Sort through the data and copy the lines holding the word "Europske".

Collected data entries

+++

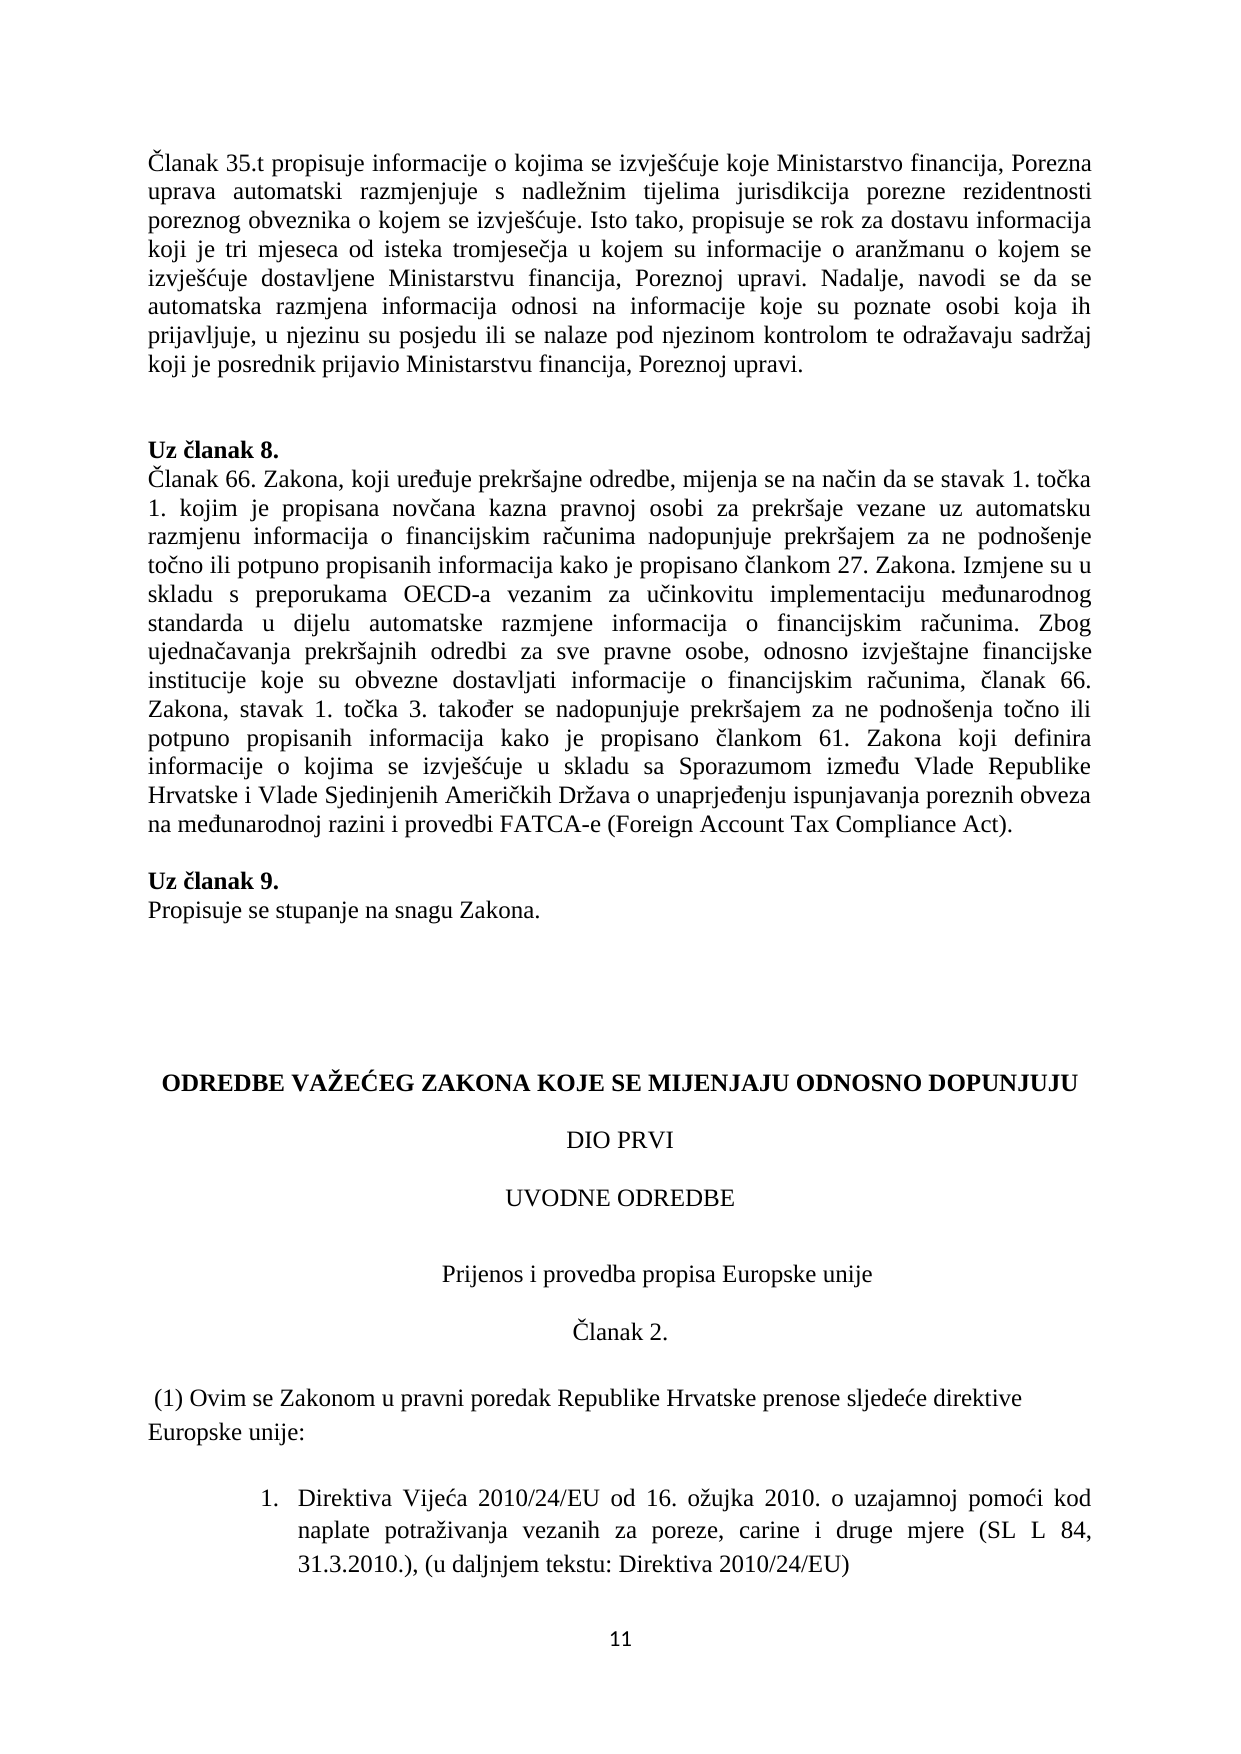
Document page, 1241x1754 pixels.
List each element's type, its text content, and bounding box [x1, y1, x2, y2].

text Članak 66. Zakona, koji uređuje prekršajne odredbe, mijenja se na način da se stavak 1. točka 1. kojim je propisana novčana kazna pravnoj osobi za prekršaje vezane uz automatsku razmjenu informacija o financijskim računima nadopunjuje prekršajem za ne podnošenje točno ili potpuno propisanih informacija kako je propisano člankom 27. Zakona. Izmjene su u skladu s preporukama OECD-a vezanim za učinkovitu implementaciju međunarodnog standarda u dijelu automatske razmjene informacija o financijskim računima. Zbog ujednačavanja prekršajnih odredbi za sve pravne osobe, odnosno izvještajne financijske institucije koje su obvezne dostavljati informacije o financijskim računima, članak 66. Zakona, stavak 1. točka 3. također se nadopunjuje prekršajem za ne podnošenja točno ili potpuno propisanih informacija kako je propisano člankom 61. Zakona koji definira informacije o kojima se izvješćuje u skladu sa Sporazumom između Vlade Republike Hrvatske i Vlade Sjedinjenih Američkih Država o unaprjeđenju ispunjavanja poreznih obveza na međunarodnoj razini i provedbi FATCA-e (Foreign Account Tax Compliance Act). [148, 464, 1092, 838]
text Prijenos i provedba propisa Europske unije [223, 1259, 1092, 1288]
list Direktiva Vijeća 2010/24/EU od 16. ožujka 2010. o uzajamnoj pomoći kod naplate potraživanja vezanih za poreze, carine i druge mjere (SL L 84, 31.3.2010.), (u daljnjem tekstu: Direktiva 2010/24/EU) [260, 1483, 1092, 1577]
text Članak 35.t propisuje informacije o kojima se izvješćuje koje Ministarstvo financija, Porezna uprava automatski razmjenjuje s nadležnim tijelima jurisdikcija porezne rezidentnosti poreznog obveznika o kojem se izvješćuje. Isto tako, propisuje se rok za dostavu informacija koji je tri mjeseca od isteka tromjesečja u kojem su informacije o aranžmanu o kojem se izvješćuje dostavljene Ministarstvu financija, Poreznoj upravi. Nadalje, navodi se da se automatska razmjena informacija odnosi na informacije koje su poznate osobi koja ih prijavljuje, u njezinu su posjedu ili se nalaze pod njezinom kontrolom te odražavaju sadržaj koji je posrednik prijavio Ministarstvu financija, Poreznoj upravi. [148, 148, 1092, 378]
text Propisuje se stupanje na snagu Zakona. [148, 895, 1092, 924]
text Uz članak 9. [148, 866, 1092, 895]
text ODREDBE VAŽEĆEG ZAKONA KOJE SE MIJENJAJU ODNOSNO DOPUNJUJU [148, 1068, 1092, 1096]
list DIO PRVI [148, 1125, 1092, 1154]
text Članak 2. [148, 1317, 1092, 1346]
text Uz članak 8. [148, 435, 1092, 464]
text (1) Ovim se Zakonom u pravni poredak Republike Hrvatske prenose sljedeće direktive Europske unije: [148, 1383, 1092, 1445]
text UVODNE ODREDBE [148, 1183, 1092, 1211]
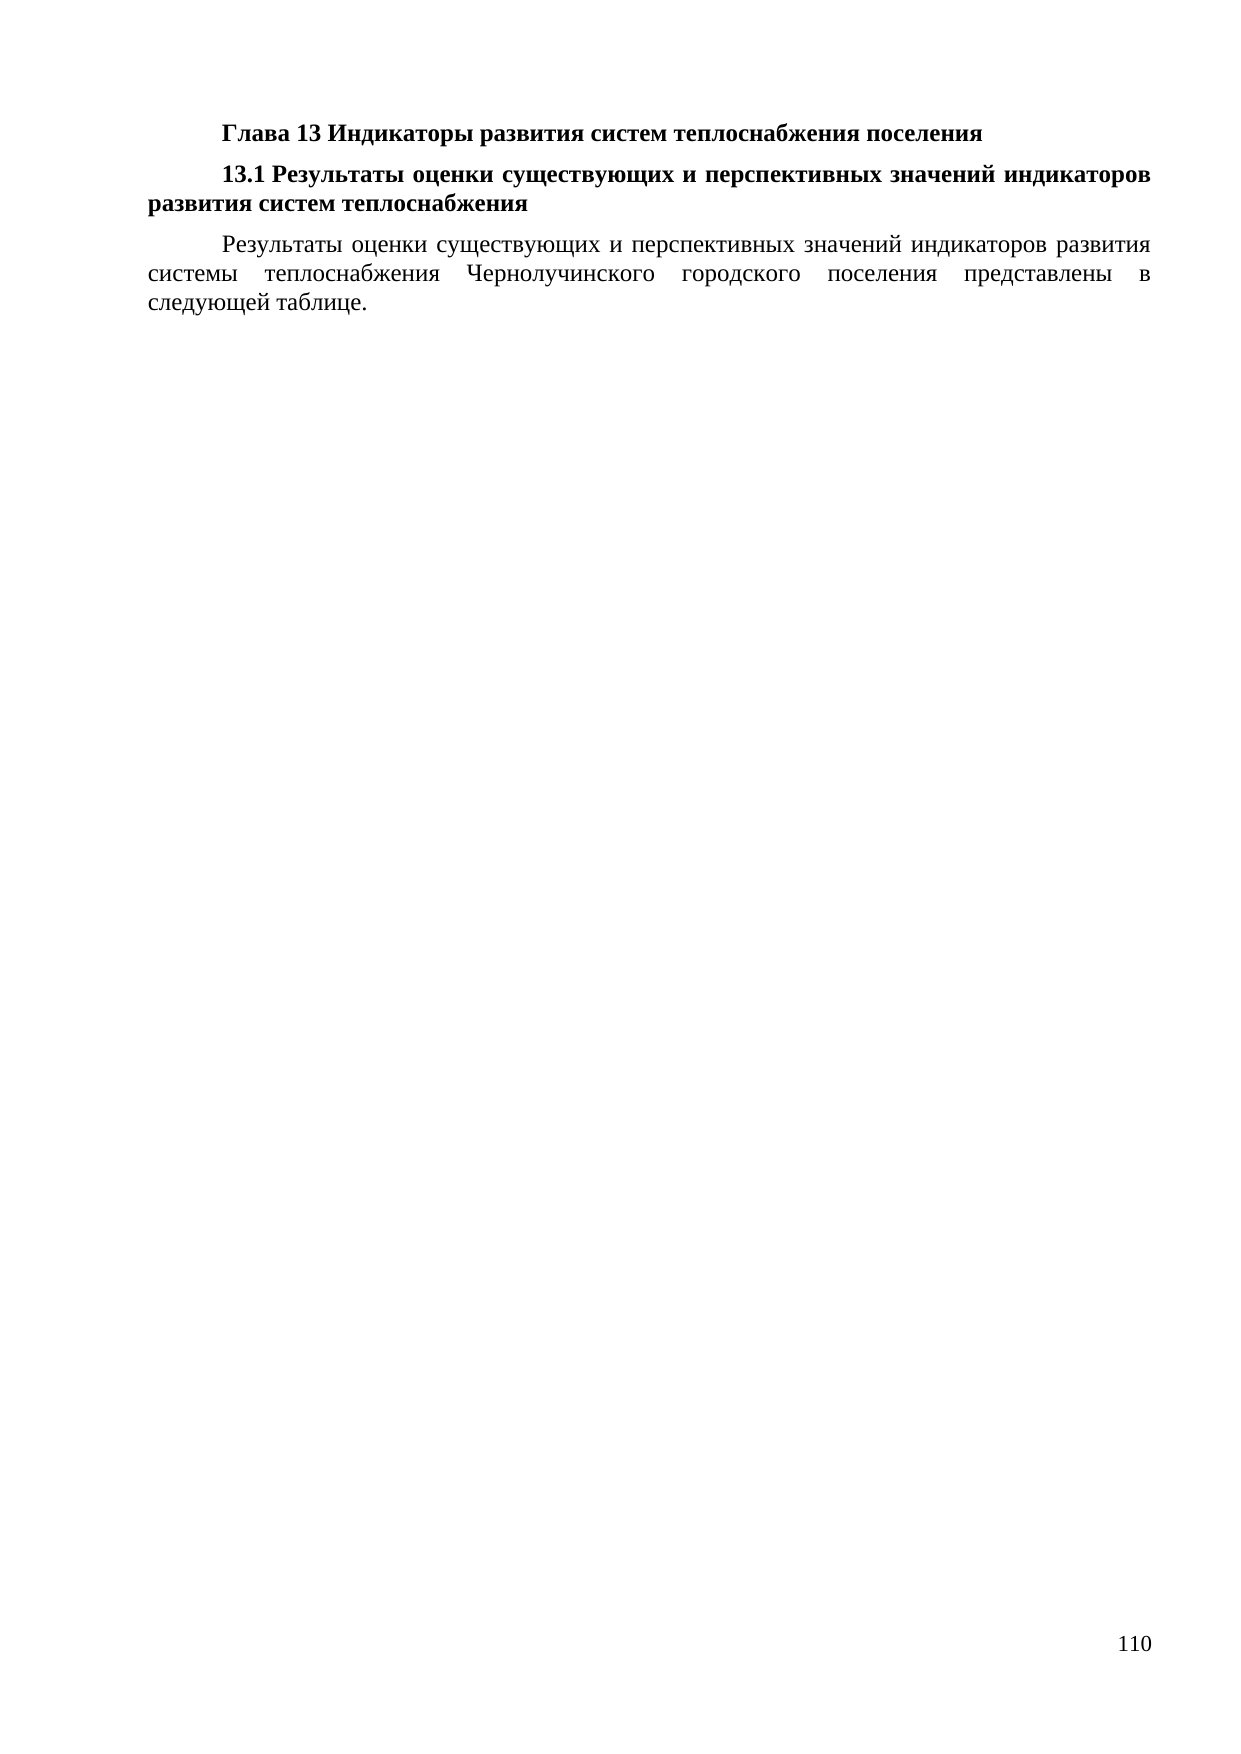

+++

SOLUTION TO THE PROBLEM:
text Prijenos i provedba propisa Europske unije [223, 1259, 1092, 1288]
text (1) Ovim se Zakonom u pravni poredak Republike Hrvatske prenose sljedeće direktive Europske unije: [148, 1383, 1092, 1445]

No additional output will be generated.